福岡で生活しているときなのか、札幌の祖父母の家に行くときに空港で知ったのか、福岡を離れるときに知ったのか。
運命の出会いなんて最初はそんなもん。
たった1年9カ月の福岡生活が過ぎ去り、小3の4月から大阪へ引っ越すことになった。
当然引っ越した先での挨拶用にということで、両親は駅かどこかで手土産を選んでいた。
いろいろ迷っていたらしい記憶はある。
だが、荷造りで疲弊した両親はある意味で妥協した。
一番数多く積まれ、一番目立ち、誇らしく「モンドセレクション金賞受賞」の文字が入っている「博多通りもん」を手に取ったのだ。

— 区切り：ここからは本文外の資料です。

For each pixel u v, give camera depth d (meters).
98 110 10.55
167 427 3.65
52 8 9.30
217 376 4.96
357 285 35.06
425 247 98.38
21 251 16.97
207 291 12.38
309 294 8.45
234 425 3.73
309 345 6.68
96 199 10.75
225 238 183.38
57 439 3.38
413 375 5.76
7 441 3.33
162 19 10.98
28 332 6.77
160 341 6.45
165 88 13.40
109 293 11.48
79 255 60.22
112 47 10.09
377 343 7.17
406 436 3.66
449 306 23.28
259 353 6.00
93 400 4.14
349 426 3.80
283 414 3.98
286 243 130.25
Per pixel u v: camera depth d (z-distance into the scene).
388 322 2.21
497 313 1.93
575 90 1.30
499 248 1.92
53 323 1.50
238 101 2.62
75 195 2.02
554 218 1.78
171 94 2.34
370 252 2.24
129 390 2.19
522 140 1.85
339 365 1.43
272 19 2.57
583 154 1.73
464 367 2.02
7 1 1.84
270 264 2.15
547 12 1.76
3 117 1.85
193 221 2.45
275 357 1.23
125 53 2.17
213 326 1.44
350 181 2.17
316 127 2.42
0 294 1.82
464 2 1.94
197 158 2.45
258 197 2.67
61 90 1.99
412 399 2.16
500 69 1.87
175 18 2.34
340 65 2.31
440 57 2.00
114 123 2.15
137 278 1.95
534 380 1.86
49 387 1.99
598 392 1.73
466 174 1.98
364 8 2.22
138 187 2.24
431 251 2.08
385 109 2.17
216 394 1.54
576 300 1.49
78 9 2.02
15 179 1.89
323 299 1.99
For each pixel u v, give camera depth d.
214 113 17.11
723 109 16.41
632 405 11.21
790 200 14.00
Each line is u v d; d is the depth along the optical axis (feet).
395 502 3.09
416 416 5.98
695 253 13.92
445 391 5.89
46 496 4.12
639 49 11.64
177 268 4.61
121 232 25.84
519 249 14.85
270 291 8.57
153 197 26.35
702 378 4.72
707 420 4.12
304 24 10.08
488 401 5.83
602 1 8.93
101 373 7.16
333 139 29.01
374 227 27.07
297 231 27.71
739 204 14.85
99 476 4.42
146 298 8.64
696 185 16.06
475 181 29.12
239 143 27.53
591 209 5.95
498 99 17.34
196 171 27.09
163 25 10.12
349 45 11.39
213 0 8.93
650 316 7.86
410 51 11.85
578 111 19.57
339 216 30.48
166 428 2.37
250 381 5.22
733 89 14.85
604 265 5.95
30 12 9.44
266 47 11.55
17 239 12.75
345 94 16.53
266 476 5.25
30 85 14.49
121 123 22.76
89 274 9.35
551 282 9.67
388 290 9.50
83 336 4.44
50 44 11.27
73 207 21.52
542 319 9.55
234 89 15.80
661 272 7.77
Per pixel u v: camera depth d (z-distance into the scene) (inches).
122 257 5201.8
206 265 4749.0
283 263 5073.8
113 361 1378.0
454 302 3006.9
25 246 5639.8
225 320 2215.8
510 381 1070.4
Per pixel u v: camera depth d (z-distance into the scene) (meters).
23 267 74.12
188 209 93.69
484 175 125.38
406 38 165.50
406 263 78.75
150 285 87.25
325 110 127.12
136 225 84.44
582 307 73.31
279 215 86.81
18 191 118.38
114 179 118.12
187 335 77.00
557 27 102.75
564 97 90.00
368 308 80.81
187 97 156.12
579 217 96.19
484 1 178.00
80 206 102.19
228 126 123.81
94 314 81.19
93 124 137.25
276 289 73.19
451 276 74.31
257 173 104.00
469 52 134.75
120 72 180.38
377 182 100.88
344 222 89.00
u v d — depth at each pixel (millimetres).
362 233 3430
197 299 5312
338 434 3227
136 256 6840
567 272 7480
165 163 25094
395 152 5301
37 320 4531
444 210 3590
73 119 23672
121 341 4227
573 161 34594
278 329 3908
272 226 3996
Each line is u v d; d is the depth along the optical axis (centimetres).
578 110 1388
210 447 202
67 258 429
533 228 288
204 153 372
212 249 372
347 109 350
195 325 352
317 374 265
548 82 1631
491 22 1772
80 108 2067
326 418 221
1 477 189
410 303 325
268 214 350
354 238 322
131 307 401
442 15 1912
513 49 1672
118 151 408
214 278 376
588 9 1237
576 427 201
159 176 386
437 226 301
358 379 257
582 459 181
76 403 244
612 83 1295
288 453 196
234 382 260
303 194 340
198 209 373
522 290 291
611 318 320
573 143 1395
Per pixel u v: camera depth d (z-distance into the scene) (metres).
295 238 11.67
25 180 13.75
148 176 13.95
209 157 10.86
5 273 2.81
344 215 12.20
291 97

僕はその時、「モンドセレクション金賞受賞」を「ノーベル賞受賞」なみにすごいことだと考えていた。
だから大阪でああなったのだ。
*
引っ越し荷物の搬入も終わり、お隣さんにご挨拶する時がやってきた。
家族3人そろっての挨拶である。
僕は大人びた小学3年生だった。
だから当然、お土産を相手に渡すとき、謙遜表現として「つまらないものですが」と言って渡す礼儀があることを知っていた。
だが、僕はまだ所詮ガキだった。
父が「つまらないものですが」と言って、黄色い袋に入れられた、黄色い包装紙の「博多通りもん」を相手に差し出したとき、僕はこう言い放った。
「つまらないものじゃないよ」
その場の大人たちは全員、笑った。
謙遜表現を知らない、かわいい子どもだねという表情で。
お前ら全員バカか。それぐらい知っている。
でも続きがいけなかった。
「だって、モンドセレクション金賞だよ」
バカか俺は。
モンドセレクション金賞なんてそこまでの価値はない(ごめんね関係者)。
それを知らなかった。
その後、僕は長らく北海道で六花亭や柳月、北菓楼に浮気していた。
明月堂の「博多通りもん」とは疎遠になった。なんせ手に入れるのが難しかった。
だからたまに親父がもらってきたりすると、飛んで喜んだものだ。
以来、数少ない福岡訪問時には必ず「博多通りもん」を買って帰ることにしている。
今年も福岡に足を運び、乗車予定の新幹線発車3分前に駅売店で平然を装って買った。
今でも、あの饅頭はとてつもなく怖い。
バターの甘さが、幼き頃の苦い思い出を鮮明に浮かび上がらせるのだから。